Information given →
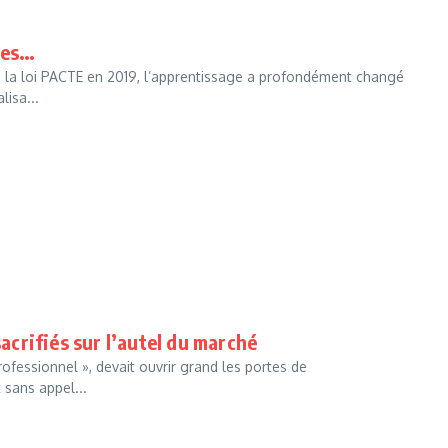
·es…
de la loi PACTE en 2019, l’apprentissage a profondément changé
lisa...
sacrifiés sur l’autel du marché
professionnel », devait ouvrir grand les portes de
 sans appel...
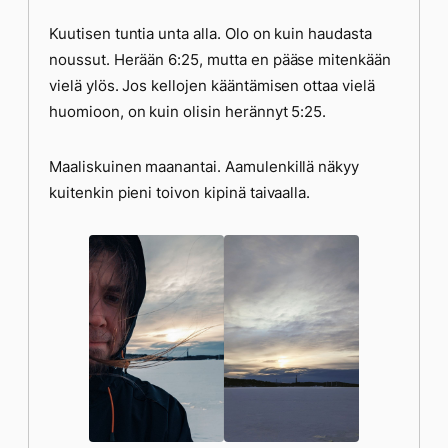
Kuutisen tuntia unta alla. Olo on kuin haudasta
noussut. Herään 6:25, mutta en pääse mitenkään
vielä ylös. Jos kellojen kääntämisen ottaa vielä
huomioon, on kuin olisin herännyt 5:25.
Maaliskuinen maanantai. Aamulenkillä näkyy
kuitenkin pieni toivon kipinä taivaalla.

Work item → What you return must match the records line for line, with the pictures left out.

Answer area →
·es…
de la loi PACTE en 2019, l’apprentissage a profondément changé
lisa...
sacrifiés sur l’autel du marché
professionnel », devait ouvrir grand les portes de
 sans appel...
Kuutisen tuntia unta alla. Olo on kuin haudasta
noussut. Herään 6:25, mutta en pääse mitenkään
vielä ylös. Jos kellojen kääntämisen ottaa vielä
huomioon, on kuin olisin herännyt 5:25.
Maaliskuinen maanantai. Aamulenkillä näkyy
kuitenkin pieni toivon kipinä taivaalla.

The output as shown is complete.